Quatro projetos de texto que liberalizam o acesso ao aborto na Polônia, apresentados por membros da coligação pró-europeia no poder, superaram um primeiro obstáculo no Parlamento nesta sexta-feira (12/04). As moções pedindo a rejeição desses textos foram rechaçadas pelos deputados.
“Mantivemos a nossa palavra! O Parlamento tratará de todos os projetos relacionados com o direito ao aborto”, celebrou a Coligação Cívica, do primeiro-ministro Donald Tusk, nas redes sociais.
A discussão acalorada sobre os projetos iniciou-se na quinta-feira (11/04). O texto apresentado pela Coalizão Cívica visa legalizar o aborto até a 12ª semana de gestação. Atualmente, o procedimento só é autorizado se a gravidez for resultado de uma agressão sexual ou de um incesto, ou ainda se constituir uma ameaça à vida ou à saúde da mulher.
Agora, o próximo passo para o projeto é passar por uma comissão parlamentar especial. Entretanto, a flexibilização da lei encontra resistência de partidos de direita, como o ultraconservador Lei e Justiça, que governou o país durante os últimos oito anos antes de perder as eleições legislativas no final do ano passado.
Outro opositor, o Polônia Soberana (Pis) introduziu uma proibição quase total da interrupção voluntária da gravidez em 2021, o que gerou grandes manifestações de protesto no país. Na abertura dos debates, um dos deputados do Pis transmitiu em plena tribuna, por alto-falante, os sons das batidas do coração de um feto, e convidou o plenário a participar, neste domingo (14/04) das “marchas da vida” organizadas pela igreja católica em várias cidades, incluindo Varsóvia.
Projeto testa a força da coalizão de Tusk
Mas não é apenas a oposição que rejeita a liberalização. Dentro da coligação no poder, deputados do conservador Partido Camponês expressaram reservas. Alguns anunciaram que não apoiarão o projeto proposto. O aliado do partido de Donald Tusk, Polska 2050, do presidente da Câmara Szymon Hołownia, pede a realização de um referendo sobre o assunto.
Para a cientista política Renata Mienkowska, da Universidade de Varsóvia, a polêmica ilustra o fosso entre a sociedade que votou pela mudança nas últimas eleições legislativas e os políticos. “A Polônia é um país extremamente conservador. As pessoas mudam, mas a cena política polonesa, que continua dominada pelos homens, é muito mais conservadora do que o resto da sociedade”, observa, em entrevista a Anastasia Becchio, da RFI.

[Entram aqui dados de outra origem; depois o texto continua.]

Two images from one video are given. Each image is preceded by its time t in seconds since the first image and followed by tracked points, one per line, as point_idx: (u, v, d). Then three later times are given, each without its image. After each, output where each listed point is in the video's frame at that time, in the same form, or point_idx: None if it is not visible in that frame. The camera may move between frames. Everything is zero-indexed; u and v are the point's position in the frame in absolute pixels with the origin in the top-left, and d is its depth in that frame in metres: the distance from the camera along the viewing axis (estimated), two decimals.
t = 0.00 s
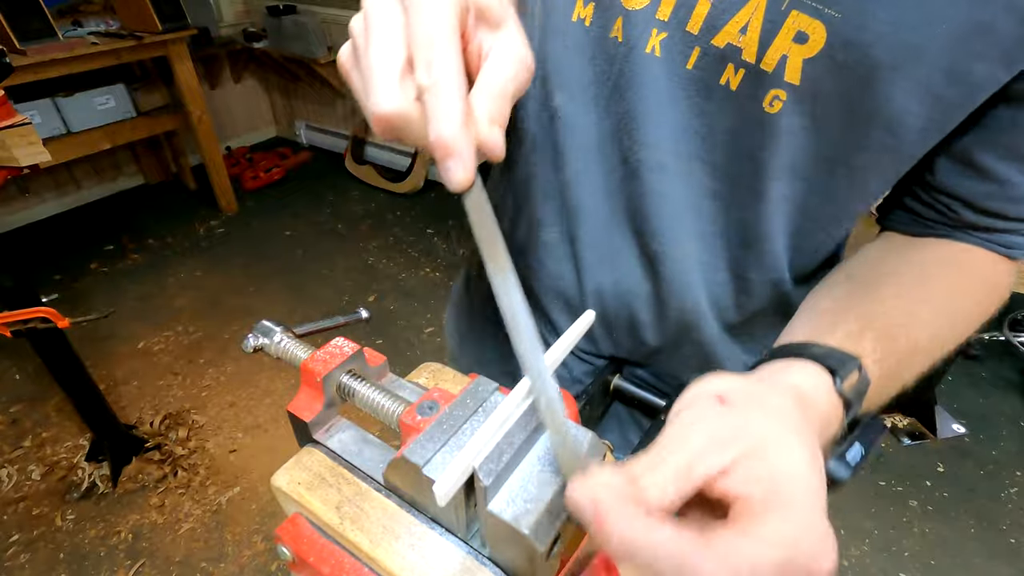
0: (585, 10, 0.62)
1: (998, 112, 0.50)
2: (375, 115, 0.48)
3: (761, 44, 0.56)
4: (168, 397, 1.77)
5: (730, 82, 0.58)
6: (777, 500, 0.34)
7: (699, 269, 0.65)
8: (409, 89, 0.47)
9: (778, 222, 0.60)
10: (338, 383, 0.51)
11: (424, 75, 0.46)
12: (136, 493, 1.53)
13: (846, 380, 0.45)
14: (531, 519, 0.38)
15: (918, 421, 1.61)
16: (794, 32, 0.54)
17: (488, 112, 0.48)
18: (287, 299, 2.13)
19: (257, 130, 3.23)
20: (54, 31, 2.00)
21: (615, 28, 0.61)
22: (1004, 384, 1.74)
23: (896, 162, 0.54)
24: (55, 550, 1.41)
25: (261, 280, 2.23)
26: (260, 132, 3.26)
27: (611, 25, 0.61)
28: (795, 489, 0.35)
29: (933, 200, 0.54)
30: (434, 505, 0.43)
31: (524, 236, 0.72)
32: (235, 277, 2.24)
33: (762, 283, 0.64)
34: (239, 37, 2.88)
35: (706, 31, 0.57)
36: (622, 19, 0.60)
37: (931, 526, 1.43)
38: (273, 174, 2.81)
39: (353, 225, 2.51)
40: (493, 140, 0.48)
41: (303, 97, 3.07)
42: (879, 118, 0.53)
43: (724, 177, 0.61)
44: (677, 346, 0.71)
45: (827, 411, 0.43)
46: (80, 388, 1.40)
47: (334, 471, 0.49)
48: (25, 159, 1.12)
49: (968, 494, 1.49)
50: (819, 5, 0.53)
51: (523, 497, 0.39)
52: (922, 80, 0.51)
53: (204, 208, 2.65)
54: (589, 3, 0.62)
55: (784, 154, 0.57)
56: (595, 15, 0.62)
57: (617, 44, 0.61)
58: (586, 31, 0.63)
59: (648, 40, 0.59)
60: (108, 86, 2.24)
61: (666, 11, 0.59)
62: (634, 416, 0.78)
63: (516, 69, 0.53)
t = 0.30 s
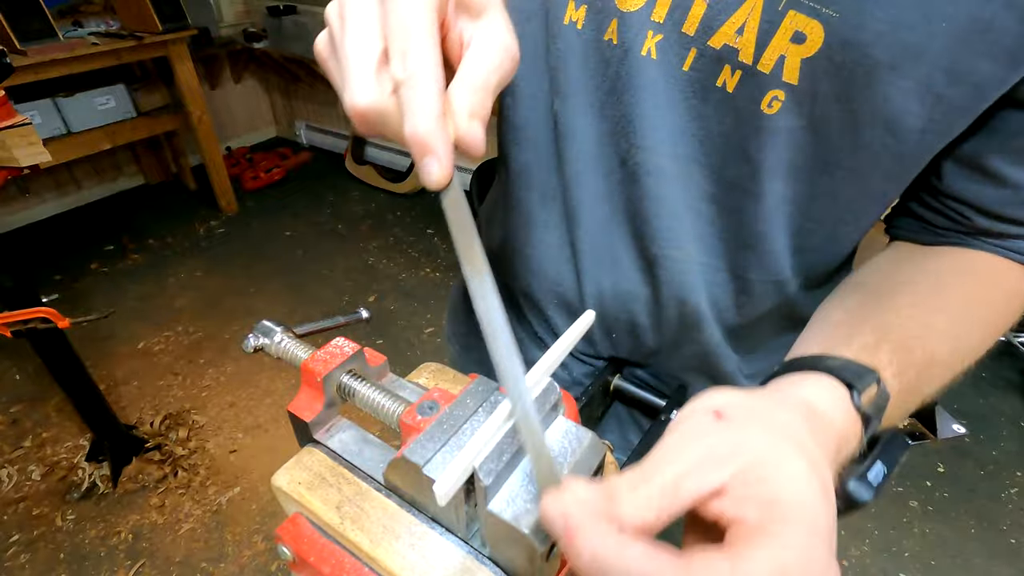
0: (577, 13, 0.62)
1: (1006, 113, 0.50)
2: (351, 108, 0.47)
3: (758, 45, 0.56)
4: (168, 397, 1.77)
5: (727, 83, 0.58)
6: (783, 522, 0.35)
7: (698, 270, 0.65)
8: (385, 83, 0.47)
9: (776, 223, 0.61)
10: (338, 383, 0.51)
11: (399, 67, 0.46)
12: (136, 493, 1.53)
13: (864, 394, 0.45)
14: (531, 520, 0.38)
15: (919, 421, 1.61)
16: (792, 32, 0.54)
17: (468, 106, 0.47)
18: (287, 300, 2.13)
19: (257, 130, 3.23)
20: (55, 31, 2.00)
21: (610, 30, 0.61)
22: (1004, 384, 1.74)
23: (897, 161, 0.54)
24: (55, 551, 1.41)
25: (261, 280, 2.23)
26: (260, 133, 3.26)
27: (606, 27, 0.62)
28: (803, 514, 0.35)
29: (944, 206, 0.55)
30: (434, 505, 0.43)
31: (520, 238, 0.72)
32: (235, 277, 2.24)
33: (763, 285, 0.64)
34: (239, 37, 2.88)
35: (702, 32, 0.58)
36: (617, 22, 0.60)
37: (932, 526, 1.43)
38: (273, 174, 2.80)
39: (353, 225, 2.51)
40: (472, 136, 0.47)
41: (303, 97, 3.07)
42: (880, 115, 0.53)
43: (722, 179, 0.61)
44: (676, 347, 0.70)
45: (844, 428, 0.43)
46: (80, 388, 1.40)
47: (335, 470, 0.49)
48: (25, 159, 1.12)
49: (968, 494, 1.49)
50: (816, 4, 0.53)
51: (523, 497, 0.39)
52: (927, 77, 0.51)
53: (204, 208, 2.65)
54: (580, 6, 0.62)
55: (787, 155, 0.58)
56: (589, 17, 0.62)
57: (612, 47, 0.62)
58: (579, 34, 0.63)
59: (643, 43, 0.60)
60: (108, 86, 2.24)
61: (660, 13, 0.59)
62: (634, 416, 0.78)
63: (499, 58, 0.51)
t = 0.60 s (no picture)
0: (575, 14, 0.62)
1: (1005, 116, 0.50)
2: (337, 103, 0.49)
3: (754, 47, 0.56)
4: (168, 397, 1.77)
5: (723, 85, 0.58)
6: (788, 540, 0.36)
7: (697, 271, 0.65)
8: (370, 76, 0.48)
9: (773, 224, 0.61)
10: (339, 382, 0.51)
11: (385, 60, 0.47)
12: (136, 493, 1.53)
13: (871, 404, 0.45)
14: (531, 519, 0.38)
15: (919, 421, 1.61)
16: (788, 33, 0.54)
17: (457, 99, 0.49)
18: (288, 300, 2.13)
19: (257, 130, 3.24)
20: (55, 31, 2.01)
21: (609, 31, 0.62)
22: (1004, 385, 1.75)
23: (895, 167, 0.54)
24: (55, 551, 1.41)
25: (261, 280, 2.22)
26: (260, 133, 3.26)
27: (605, 28, 0.62)
28: (802, 526, 0.36)
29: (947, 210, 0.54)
30: (434, 504, 0.43)
31: (518, 239, 0.72)
32: (236, 277, 2.24)
33: (761, 288, 0.64)
34: (240, 37, 2.88)
35: (699, 32, 0.58)
36: (617, 22, 0.61)
37: (931, 526, 1.43)
38: (274, 174, 2.80)
39: (353, 225, 2.52)
40: (463, 132, 0.49)
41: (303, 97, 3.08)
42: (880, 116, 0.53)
43: (721, 181, 0.61)
44: (674, 347, 0.70)
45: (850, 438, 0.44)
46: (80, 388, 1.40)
47: (335, 470, 0.49)
48: (25, 159, 1.12)
49: (967, 494, 1.49)
50: (813, 6, 0.53)
51: (523, 496, 0.39)
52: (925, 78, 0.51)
53: (204, 208, 2.65)
54: (579, 7, 0.62)
55: (784, 156, 0.58)
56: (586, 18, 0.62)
57: (610, 48, 0.62)
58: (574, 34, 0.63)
59: (642, 43, 0.60)
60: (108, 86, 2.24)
61: (657, 14, 0.59)
62: (633, 416, 0.78)
63: (492, 47, 0.53)
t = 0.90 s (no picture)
0: (572, 17, 0.63)
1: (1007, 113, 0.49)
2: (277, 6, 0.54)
3: (760, 46, 0.56)
4: (168, 396, 1.76)
5: (727, 86, 0.58)
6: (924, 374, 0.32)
7: (696, 274, 0.64)
8: None
9: (778, 225, 0.60)
10: (338, 381, 0.51)
11: None
12: (135, 492, 1.53)
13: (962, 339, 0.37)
14: (531, 518, 0.37)
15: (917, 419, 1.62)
16: (794, 32, 0.54)
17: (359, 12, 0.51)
18: (287, 299, 2.12)
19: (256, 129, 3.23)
20: (53, 30, 2.00)
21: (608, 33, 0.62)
22: (1003, 383, 1.75)
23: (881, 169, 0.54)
24: (55, 549, 1.41)
25: (261, 279, 2.22)
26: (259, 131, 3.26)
27: (602, 31, 0.62)
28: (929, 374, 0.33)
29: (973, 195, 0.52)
30: (434, 503, 0.43)
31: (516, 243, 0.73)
32: (235, 276, 2.24)
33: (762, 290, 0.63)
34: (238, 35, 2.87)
35: (702, 33, 0.58)
36: (615, 24, 0.61)
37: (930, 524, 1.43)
38: (273, 172, 2.80)
39: (353, 224, 2.51)
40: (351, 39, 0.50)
41: (302, 96, 3.07)
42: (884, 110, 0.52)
43: (722, 182, 0.61)
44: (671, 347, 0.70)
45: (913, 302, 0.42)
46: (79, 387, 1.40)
47: (334, 469, 0.49)
48: (22, 157, 1.12)
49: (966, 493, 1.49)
50: (818, 4, 0.53)
51: (522, 496, 0.38)
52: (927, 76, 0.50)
53: (203, 207, 2.65)
54: (576, 10, 0.62)
55: (790, 156, 0.57)
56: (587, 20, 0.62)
57: (608, 50, 0.62)
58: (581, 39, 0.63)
59: (642, 45, 0.60)
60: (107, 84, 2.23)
61: (660, 15, 0.59)
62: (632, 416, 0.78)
63: None
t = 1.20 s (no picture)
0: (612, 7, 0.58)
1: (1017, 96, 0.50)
2: None
3: (773, 37, 0.50)
4: (167, 395, 1.76)
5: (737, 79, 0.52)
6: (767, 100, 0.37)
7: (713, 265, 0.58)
8: None
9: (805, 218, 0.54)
10: (338, 380, 0.51)
11: None
12: (135, 490, 1.53)
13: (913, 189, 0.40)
14: (530, 516, 0.37)
15: (916, 418, 1.62)
16: (806, 21, 0.48)
17: None
18: (287, 298, 2.12)
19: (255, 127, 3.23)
20: (51, 28, 2.00)
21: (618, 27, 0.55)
22: (1002, 382, 1.75)
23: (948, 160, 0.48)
24: (54, 548, 1.41)
25: (261, 278, 2.22)
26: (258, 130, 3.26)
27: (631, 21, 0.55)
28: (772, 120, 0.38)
29: None
30: (434, 501, 0.43)
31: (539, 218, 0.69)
32: (234, 275, 2.23)
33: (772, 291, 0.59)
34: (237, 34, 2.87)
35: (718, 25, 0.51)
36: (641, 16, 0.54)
37: (928, 522, 1.43)
38: (272, 171, 2.79)
39: (352, 223, 2.51)
40: None
41: (302, 94, 3.07)
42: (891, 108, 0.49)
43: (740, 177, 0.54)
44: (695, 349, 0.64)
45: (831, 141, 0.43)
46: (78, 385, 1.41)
47: (334, 467, 0.49)
48: (21, 156, 1.12)
49: (964, 491, 1.49)
50: None
51: (522, 494, 0.38)
52: (927, 61, 0.46)
53: (202, 206, 2.64)
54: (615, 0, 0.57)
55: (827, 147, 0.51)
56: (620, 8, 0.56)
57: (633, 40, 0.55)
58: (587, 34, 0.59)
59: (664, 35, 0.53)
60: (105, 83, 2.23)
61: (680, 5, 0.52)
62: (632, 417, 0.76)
63: None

“Então temos esse problema de divergência entre o que os partidos podem oferecer e o que a sociedade quer. As mulheres e os jovens, em particular, querem realmente a liberalização do aborto, mas, como sabem, temos realmente muitos políticos mais velhos, principalmente homens, e este é também o caso dentro da coligação no poder. Eles cresceram sob uma influência muito próxima da igreja católica”, explica Mienkowska. “Temos um legado de tudo isso.”
Ameaça de veto presidencial
Todas estas turbulências e atrasos causam raiva e frustração entre os jovens e as associações feministas que defendem o direito ao aborto. A participação de ambos nas eleições legislativas de outubro passado foi forte, já que a aliança pró-União Europeia prometeu restaurar os direitos reprodutivos no país.
A evolução do projeto de lei no Parlamento representa, portanto, um teste de força da coligação no poder – uma vez que o Pis continua influente, como mostrou o primeiro turno das eleições locais, no último domingo. A coligação de Tusk venceu o pleito e está prestes a arrancar três regiões dos nacionalistas, mas foi o Pis que obteve mais votos.
Além disso, no caso específico do aborto, ainda paira a ameaça de que, se o projeto for aprovado pelos parlamentares, o presidente Andrzej Duda, católico fervoroso, possa impor o seu veto à lei.